» **DATA FOR ANALYSIS**:
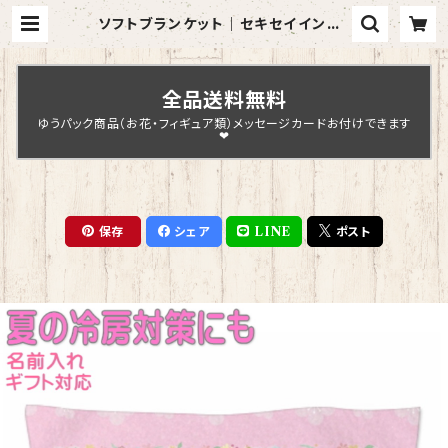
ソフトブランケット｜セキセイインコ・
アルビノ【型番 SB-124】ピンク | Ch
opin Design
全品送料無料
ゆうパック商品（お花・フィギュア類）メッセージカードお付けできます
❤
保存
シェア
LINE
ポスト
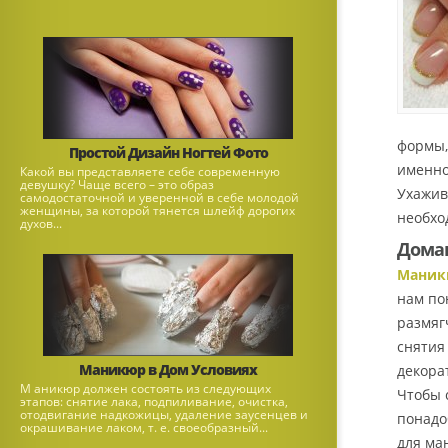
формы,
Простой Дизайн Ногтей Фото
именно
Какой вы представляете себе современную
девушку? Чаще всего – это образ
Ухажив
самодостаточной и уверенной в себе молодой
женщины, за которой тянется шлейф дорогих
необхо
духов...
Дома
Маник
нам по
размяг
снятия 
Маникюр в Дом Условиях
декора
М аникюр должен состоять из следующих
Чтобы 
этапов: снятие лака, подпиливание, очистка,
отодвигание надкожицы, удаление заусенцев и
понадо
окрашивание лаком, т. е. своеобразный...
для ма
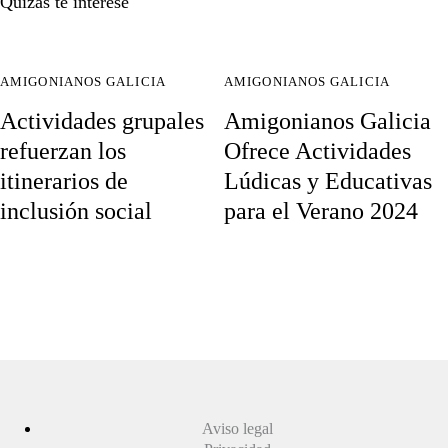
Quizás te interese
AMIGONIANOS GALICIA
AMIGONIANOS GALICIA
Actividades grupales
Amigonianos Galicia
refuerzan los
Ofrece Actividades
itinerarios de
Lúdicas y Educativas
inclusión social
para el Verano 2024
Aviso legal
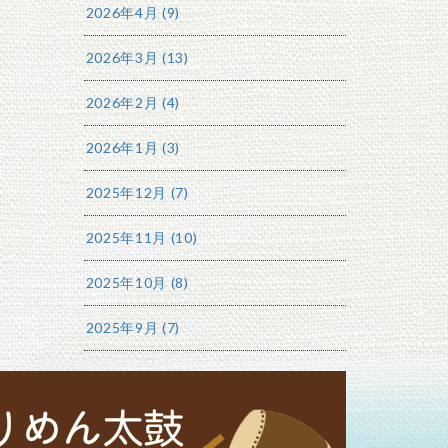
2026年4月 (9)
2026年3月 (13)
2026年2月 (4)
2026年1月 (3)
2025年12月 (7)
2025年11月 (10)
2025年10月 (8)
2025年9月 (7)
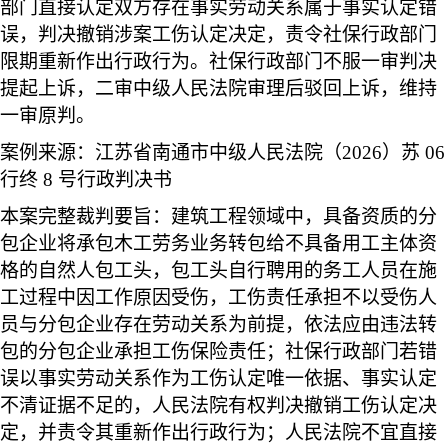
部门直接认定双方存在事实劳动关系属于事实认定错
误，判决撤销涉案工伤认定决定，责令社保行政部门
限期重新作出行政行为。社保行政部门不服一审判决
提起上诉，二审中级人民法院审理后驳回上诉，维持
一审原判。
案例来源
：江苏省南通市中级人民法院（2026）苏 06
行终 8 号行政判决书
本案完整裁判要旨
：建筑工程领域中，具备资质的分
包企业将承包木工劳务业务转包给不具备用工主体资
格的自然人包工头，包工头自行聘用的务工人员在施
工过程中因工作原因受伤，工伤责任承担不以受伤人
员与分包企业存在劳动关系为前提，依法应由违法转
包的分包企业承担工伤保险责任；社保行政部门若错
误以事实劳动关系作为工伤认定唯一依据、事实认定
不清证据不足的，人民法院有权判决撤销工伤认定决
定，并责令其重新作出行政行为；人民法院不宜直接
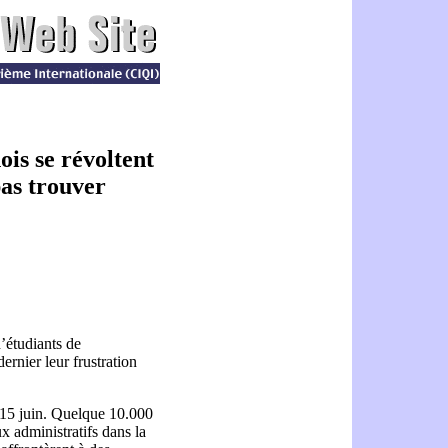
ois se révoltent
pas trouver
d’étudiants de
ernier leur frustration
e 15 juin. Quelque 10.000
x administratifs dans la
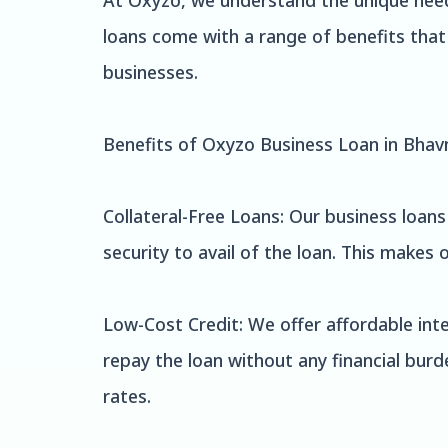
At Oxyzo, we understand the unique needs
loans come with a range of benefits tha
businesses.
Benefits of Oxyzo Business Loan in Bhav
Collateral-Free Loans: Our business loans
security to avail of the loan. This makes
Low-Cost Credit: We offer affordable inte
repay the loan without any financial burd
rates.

» **EXERCISE GOAL**:
Copy the listing above verbatim, leaving out pictures.

» **THE COMPLETED TASK**:
ソフトブランケット｜セキセイインコ・
アルビノ【型番 SB-124】ピンク | Ch
opin Design
全品送料無料
ゆうパック商品（お花・フィギュア類）メッセージカードお付けできます
❤
保存
シェア
LINE
ポスト
формы,
Простой Дизайн Ногтей Фото
именно
Какой вы представляете себе современную
девушку? Чаще всего – это образ
Ухажив
самодостаточной и уверенной в себе молодой
женщины, за которой тянется шлейф дорогих
необхо
духов...
Дома
Маник
нам по
размяг
снятия 
Маникюр в Дом Условиях
декора
М аникюр должен состоять из следующих
Чтобы 
этапов: снятие лака, подпиливание, очистка,
отодвигание надкожицы, удаление заусенцев и
понадо
окрашивание лаком, т. е. своеобразный...
для ма
Quizás te interese
AMIGONIANOS GALICIA
AMIGONIANOS GALICIA
Actividades grupales
Amigonianos Galicia
refuerzan los
Ofrece Actividades
itinerarios de
Lúdicas y Educativas
inclusión social
para el Verano 2024
Aviso legal
2026年4月 (9)
2026年3月 (13)
2026年2月 (4)
2026年1月 (3)
2025年12月 (7)
2025年11月 (10)
2025年10月 (8)
2025年9月 (7)
部门直接认定双方存在事实劳动关系属于事实认定错
误，判决撤销涉案工伤认定决定，责令社保行政部门
限期重新作出行政行为。社保行政部门不服一审判决
提起上诉，二审中级人民法院审理后驳回上诉，维持
一审原判。
案例来源
：江苏省南通市中级人民法院（2026）苏 06
行终 8 号行政判决书
本案完整裁判要旨
：建筑工程领域中，具备资质的分
包企业将承包木工劳务业务转包给不具备用工主体资
格的自然人包工头，包工头自行聘用的务工人员在施
工过程中因工作原因受伤，工伤责任承担不以受伤人
员与分包企业存在劳动关系为前提，依法应由违法转
包的分包企业承担工伤保险责任；社保行政部门若错
误以事实劳动关系作为工伤认定唯一依据、事实认定
不清证据不足的，人民法院有权判决撤销工伤认定决
定，并责令其重新作出行政行为；人民法院不宜直接
ois se révoltent
pas trouver
d’étudiants de
ernier leur frustration
e 15 juin. Quelque 10.000
x administratifs dans la
At Oxyzo, we understand the unique needs
loans come with a range of benefits tha
businesses.
Benefits of Oxyzo Business Loan in Bhav
Collateral-Free Loans: Our business loans
security to avail of the loan. This makes
Low-Cost Credit: We offer affordable inte
repay the loan without any financial burd
rates.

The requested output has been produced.